■ READING PASSAGE:
******

[tip/core/rcu,10/15] rcu: Protect rcu_node accesses during CPU stall warnings

Message ID 1346352988-32444-10-git-send-email-paulmck@linux.vnet.ibm.com
State New
Headers show

Commit Message

Paul E. McKenney Aug. 30, 2012, 6:56 p.m.
From: "Paul E. McKenney" <paulmck@linux.vnet.ibm.com>

The print_other_cpu_stall() function accesses a number of rcu_node
fields without protection from the ->lock.  In theory, this is not
a problem because the fields accessed are all integers, but in
practice the compiler can get nasty.  Therefore, the commit extends
the existing critical section to cover the entire loop body.

Signed-off-by: Paul E. McKenney <paulmck@linux.vnet.ibm.com>
---
 kernel/rcutree.c |    6 ++++--
 1 files changed, 4 insertions(+), 2 deletions(-)

Comments

Josh Triplett Aug. 31, 2012, 6:23 p.m. | #1
On Thu, Aug 30, 2012 at 11:56:23AM -0700, Paul E. McKenney wrote:
> From: "Paul E. McKenney" <paulmck@linux.vnet.ibm.com>
> 
> The print_other_cpu_stall() function accesses a number of rcu_node
> fields without protection from the ->lock.  In theory, this is not
> a problem because the fields accessed are all integers, but in
> practice the compiler can get nasty.  Therefore, the commit extends
> the existing critical section to cover the entire loop body.
> 
> Signed-off-by: Paul E. McKenney <paulmck@linux.vnet.ibm.com>
> ---
>  kernel/rcutree.c |    6 ++++--
>  1 files changed, 4 insertions(+), 2 deletions(-)
> 
> diff --git a/kernel/rcutree.c b/kernel/rcutree.c
> index 9f44749..fbe43b0 100644
> --- a/kernel/rcutree.c
> +++ b/kernel/rcutree.c
> @@ -746,14 +746,16 @@ static void print_other_cpu_stall(struct rcu_state *rsp)
>  	rcu_for_each_leaf_node(rsp, rnp) {
>  		raw_spin_lock_irqsave(&rnp->lock, flags);
>  		ndetected += rcu_print_task_stall(rnp);
> -		raw_spin_unlock_irqrestore(&rnp->lock, flags);
> -		if (rnp->qsmask == 0)

******

■ DATA SUPPLIED:
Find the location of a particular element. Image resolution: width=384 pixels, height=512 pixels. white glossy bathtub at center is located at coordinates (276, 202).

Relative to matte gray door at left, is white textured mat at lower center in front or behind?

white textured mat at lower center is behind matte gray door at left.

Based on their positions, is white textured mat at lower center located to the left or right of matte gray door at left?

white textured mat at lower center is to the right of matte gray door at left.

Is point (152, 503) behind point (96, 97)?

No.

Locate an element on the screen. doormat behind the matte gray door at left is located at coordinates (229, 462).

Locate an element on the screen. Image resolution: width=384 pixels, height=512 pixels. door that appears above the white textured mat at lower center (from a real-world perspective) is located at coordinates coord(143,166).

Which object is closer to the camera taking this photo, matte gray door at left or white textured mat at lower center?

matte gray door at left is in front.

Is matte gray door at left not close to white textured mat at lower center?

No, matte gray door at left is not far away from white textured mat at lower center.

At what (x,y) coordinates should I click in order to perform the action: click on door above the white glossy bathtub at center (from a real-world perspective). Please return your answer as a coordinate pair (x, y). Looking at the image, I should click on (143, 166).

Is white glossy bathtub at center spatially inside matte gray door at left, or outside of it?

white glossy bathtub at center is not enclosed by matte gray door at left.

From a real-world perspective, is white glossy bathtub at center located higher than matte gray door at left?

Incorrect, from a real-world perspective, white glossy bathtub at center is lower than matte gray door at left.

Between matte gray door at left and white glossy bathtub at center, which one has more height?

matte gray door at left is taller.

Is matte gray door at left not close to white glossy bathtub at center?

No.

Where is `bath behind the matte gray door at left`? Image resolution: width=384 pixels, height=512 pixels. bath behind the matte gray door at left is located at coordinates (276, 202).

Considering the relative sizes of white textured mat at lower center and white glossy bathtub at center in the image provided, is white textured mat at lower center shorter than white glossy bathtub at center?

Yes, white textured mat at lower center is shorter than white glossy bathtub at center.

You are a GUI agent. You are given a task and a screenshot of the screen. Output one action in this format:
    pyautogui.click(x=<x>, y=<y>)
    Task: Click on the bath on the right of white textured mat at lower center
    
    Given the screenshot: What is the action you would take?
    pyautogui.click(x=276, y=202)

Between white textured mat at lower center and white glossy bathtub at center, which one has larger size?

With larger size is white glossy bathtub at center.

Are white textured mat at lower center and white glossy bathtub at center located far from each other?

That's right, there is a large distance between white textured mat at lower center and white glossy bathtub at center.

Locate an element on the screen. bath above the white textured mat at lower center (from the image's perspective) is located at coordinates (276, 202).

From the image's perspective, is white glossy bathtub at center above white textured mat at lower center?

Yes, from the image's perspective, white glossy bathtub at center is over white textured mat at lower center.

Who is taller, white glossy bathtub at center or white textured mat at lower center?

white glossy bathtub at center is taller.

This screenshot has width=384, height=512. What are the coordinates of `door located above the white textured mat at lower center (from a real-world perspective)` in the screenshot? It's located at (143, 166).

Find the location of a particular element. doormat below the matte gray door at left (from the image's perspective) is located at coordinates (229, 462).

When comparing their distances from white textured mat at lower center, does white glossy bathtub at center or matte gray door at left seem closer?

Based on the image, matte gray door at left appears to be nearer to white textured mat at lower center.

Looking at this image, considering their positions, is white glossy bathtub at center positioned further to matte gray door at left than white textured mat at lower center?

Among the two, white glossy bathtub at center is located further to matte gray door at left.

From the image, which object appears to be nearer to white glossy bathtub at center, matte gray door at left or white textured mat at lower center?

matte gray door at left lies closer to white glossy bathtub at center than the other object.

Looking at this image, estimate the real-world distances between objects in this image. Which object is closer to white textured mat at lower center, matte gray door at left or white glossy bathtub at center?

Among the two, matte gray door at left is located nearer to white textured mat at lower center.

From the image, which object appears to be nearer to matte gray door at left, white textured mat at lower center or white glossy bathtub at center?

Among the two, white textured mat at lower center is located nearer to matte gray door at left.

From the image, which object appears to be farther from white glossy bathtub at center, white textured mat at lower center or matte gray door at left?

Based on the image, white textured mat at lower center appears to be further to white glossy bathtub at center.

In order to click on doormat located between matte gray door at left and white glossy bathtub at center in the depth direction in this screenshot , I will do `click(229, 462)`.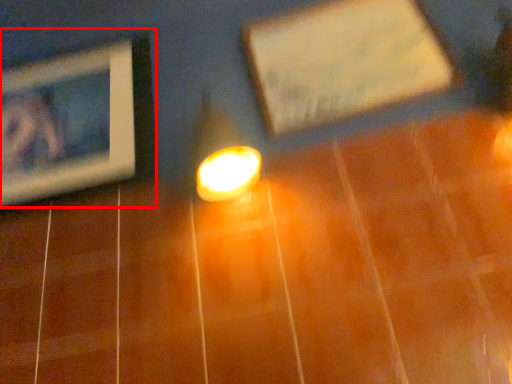
Question: In this image, where is picture frame (annotated by the red box) located relative to picture frame?

Choices:
 (A) left
 (B) right

Answer: (A)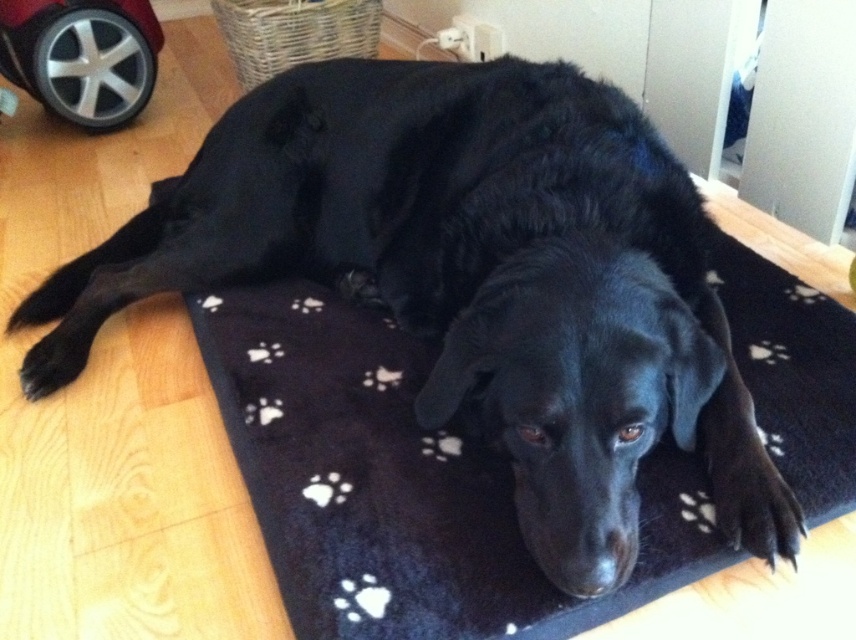
You are a dog owner who wants to place your dog on the black fleece dog bed at center. However, you notice the black fuzzy paw at lower right. Will the dog bed be higher than the paw?

The black fleece dog bed at center has a greater height compared to the black fuzzy paw at lower right, so yes, the dog bed will be higher than the paw.

You are trying to place a small toy on the floor near the black fleece dog bed at center. Based on the coordinates provided, where should you place the toy relative to the dog bed?

The black fleece dog bed at center is located at point (403, 483), so you should place the toy near those coordinates on the floor.

You are standing at the position of the black dog and want to move towards the wall behind you. Which point, point (x=470, y=620) or point (x=62, y=358), is closer to your current position?

Point (x=62, y=358) is closer to your current position because it is behind the dog, while point (x=470, y=620) is in front of it.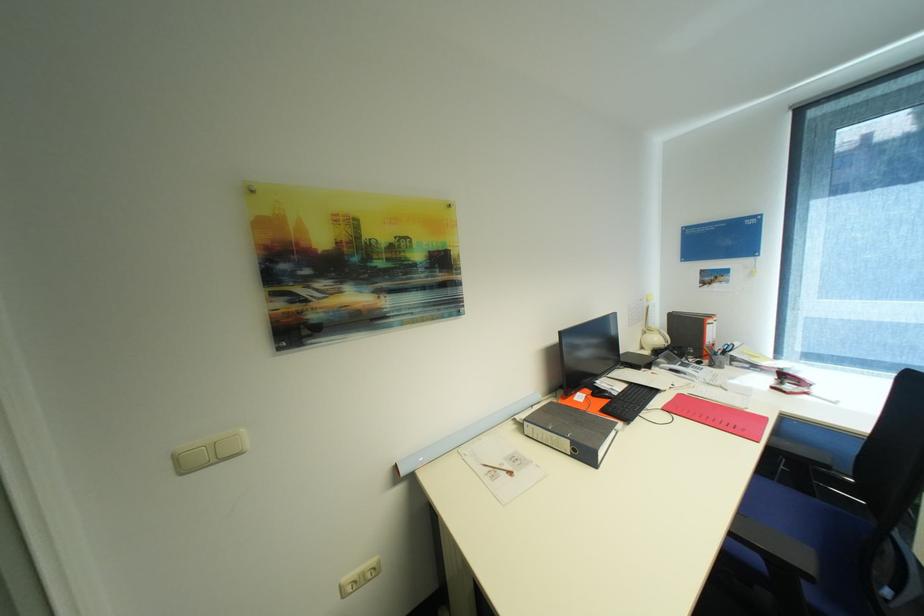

******

■ LIST OF TASKS:
1) Translate this sentence from the patch thread into Spanish: "Therefore, the commit extends the existing critical section to cover the entire loop body."
2) In the patch thread, take the part that opens with the words containing "[tip/core/rcu,10/15] rcu: Protect" and closes with "2012, 6:56 p.m.", and write it out again with "rcu_node" swapped for "RCU tree node".
3) According to the patch thread, which function accesses rcu_node fields without protection from the ->lock?
These items come from a source separate from the patch thread.

■ SOLUTION LIST:
1) Por lo tanto, el commit extiende la sección crítica existente para cubrir todo el cuerpo del bucle.

2)
[tip/core/rcu,10/15] rcu: Protect RCU tree node accesses during CPU stall warnings

Message ID 1346352988-32444-10-git-send-email-paulmck@linux.vnet.ibm.com
State New
Headers show

Commit Message

Paul E. McKenney Aug. 30, 2012, 6:56 p.m.

3) print_other_cpu_stall()